┌─ Fragmento del documento

Algunos escritores que estudiaron a Montaigne ligeramente, se entretuvieron en encontrar en él contradicciones, tarea harto fácil puesto que las suministra copiosas, francas y abiertas, pero siempre en armonía con su espíritu y su manera de analizarse y de analizar a los demás. Por eso escribió, y no una sino muchas veces y en diferentes lugares su libro: «Todas las ideas más contradictorias se encuentran en mi alma en algún modo, conforme a las circunstancias y a las cosas que la impresionan: vergonzoso, insolente; casto, lujurioso; hablador, taciturno; ingenioso, torpe; malhumorado, de buen talante; mentiroso, veraz; sabio, ignorante; liberal, avaro y pródigo: todas estas cualidades, las veo en mí sucesivamente, según la dirección a que me inclino. Quien se estudie atentamente encontrará en su juicio igual volubilidad y discordancia. Yo no puedo formular ninguno sobre mí que sea concluyente, sencillo y sólido, sin confusión y sin mezcla: Distingo es el término más universal de mi lógica.»[52]

Y en otra parte[53]: «Nunca hubo dos hombres que juzgaran de igual modo de la misma cosa; y es, imposible ver dos opiniones idénticamente iguales, no solamente en distintos hombres, sino en un mismo hombre a distintas horas.»

└─

### Instrucciones:
a. Por favor, indica si cada afirmación coincide con el fragmento sobre Montaigne y responde sí o no citando las palabras decisivas del texto: (i) encontrar contradicciones en Montaigne es una tarea difícil; (ii) Montaigne llama a "Distingo" el término más universal de su lógica; (iii) según la cita, un mismo hombre puede tener dos opiniones idénticas a distintas horas.
b. Según el fragmento sobre Montaigne, ¿quién encontrará en su juicio igual volubilidad y discordancia?

┌─ Datos de origen

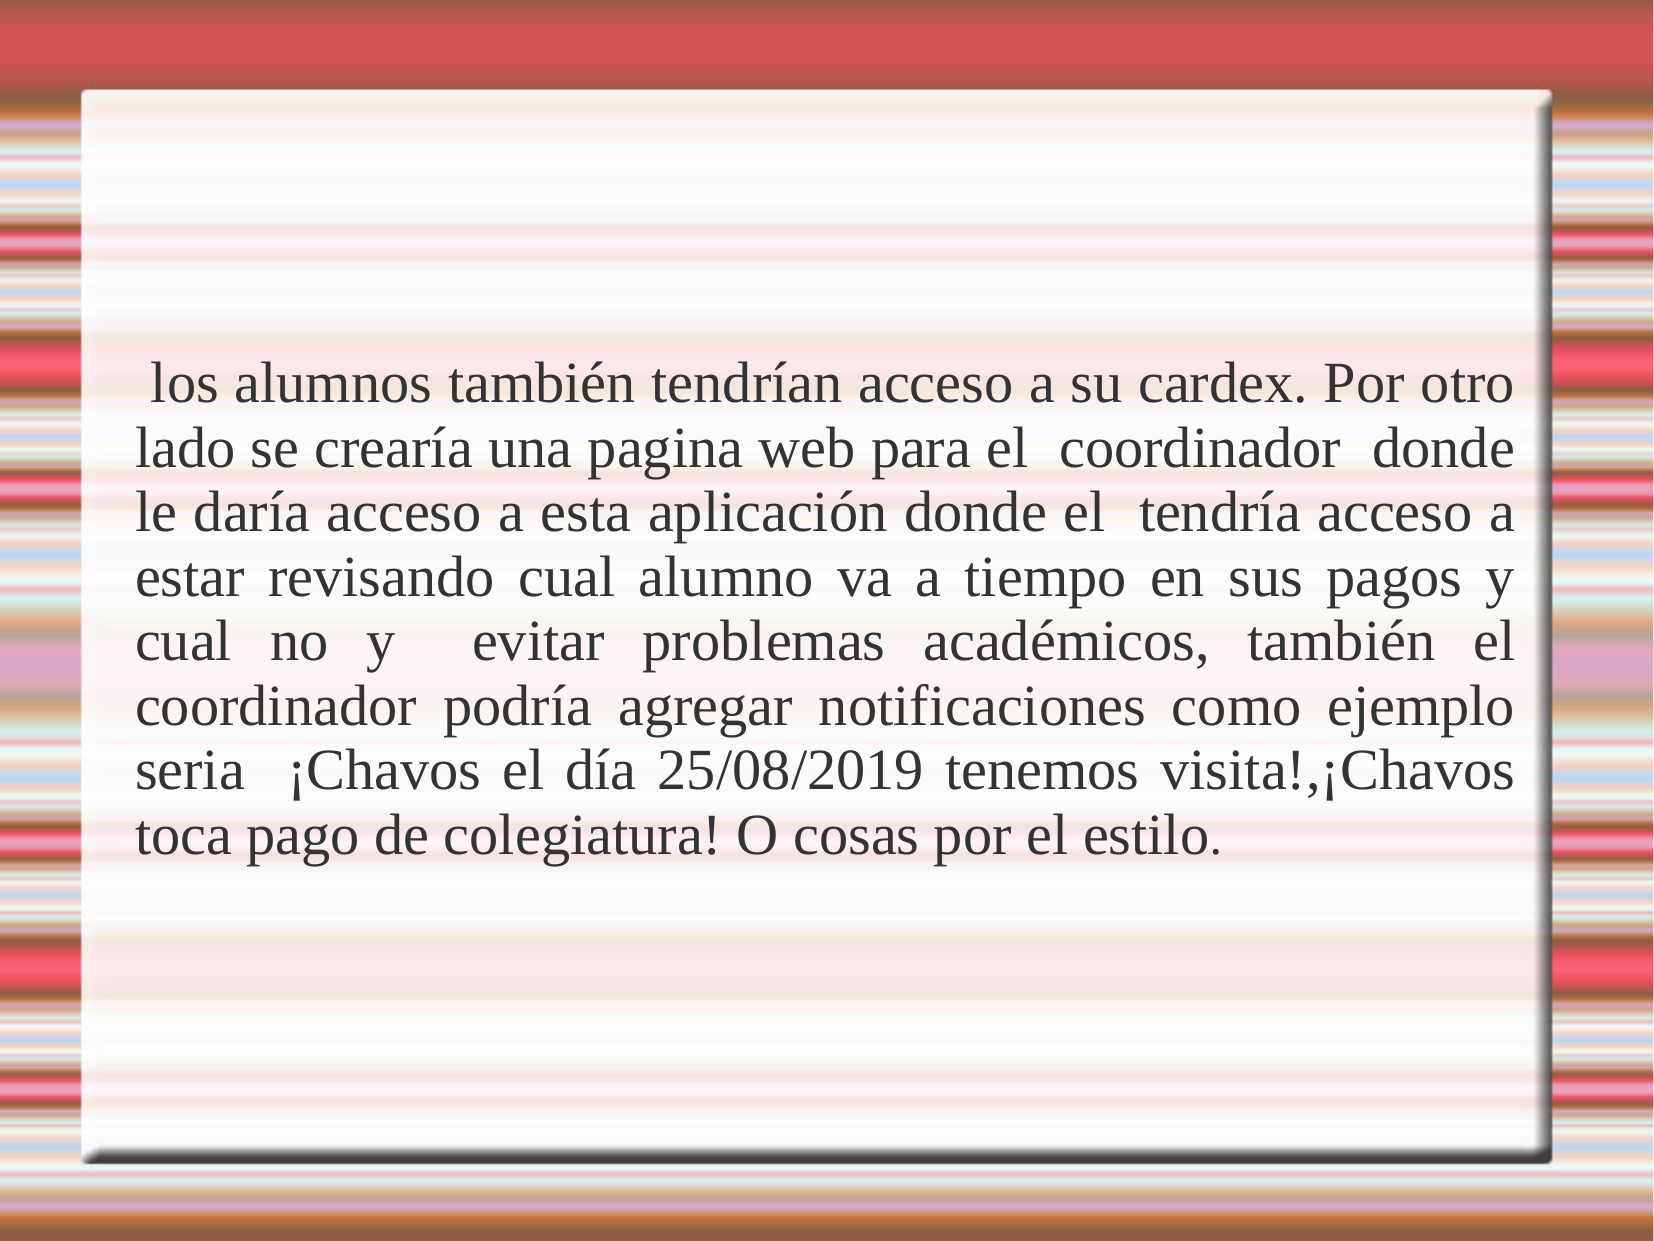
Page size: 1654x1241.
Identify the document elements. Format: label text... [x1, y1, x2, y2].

picture [0, 0, 1654, 1241]
list los alumnos también tendrían acceso a su cardex. Por otro lado se crearía una pagina web para el coordinador donde le daría acceso a esta aplicación donde el tendría acceso a estar revisando cual alumno va a tiempo en sus pagos y cual no y evitar problemas académicos, también el coordinador podría agregar notificaciones como ejemplo seria ¡Chavos el día 25/08/2019 tenemos visita!,¡Chavos toca pago de colegiatura! O cosas por el estilo. [134, 350, 1516, 1132]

└─

### Resultados:
a.
(i) No: "tarea harto fácil puesto que las suministra copiosas, francas y abiertas".
(ii) Sí: "Distingo es el término más universal de mi lógica."
(iii) No: "imposible ver dos opiniones idénticamente iguales, no solamente en distintos hombres, sino en un mismo hombre a distintas horas."

b. Quien se estudie atentamente.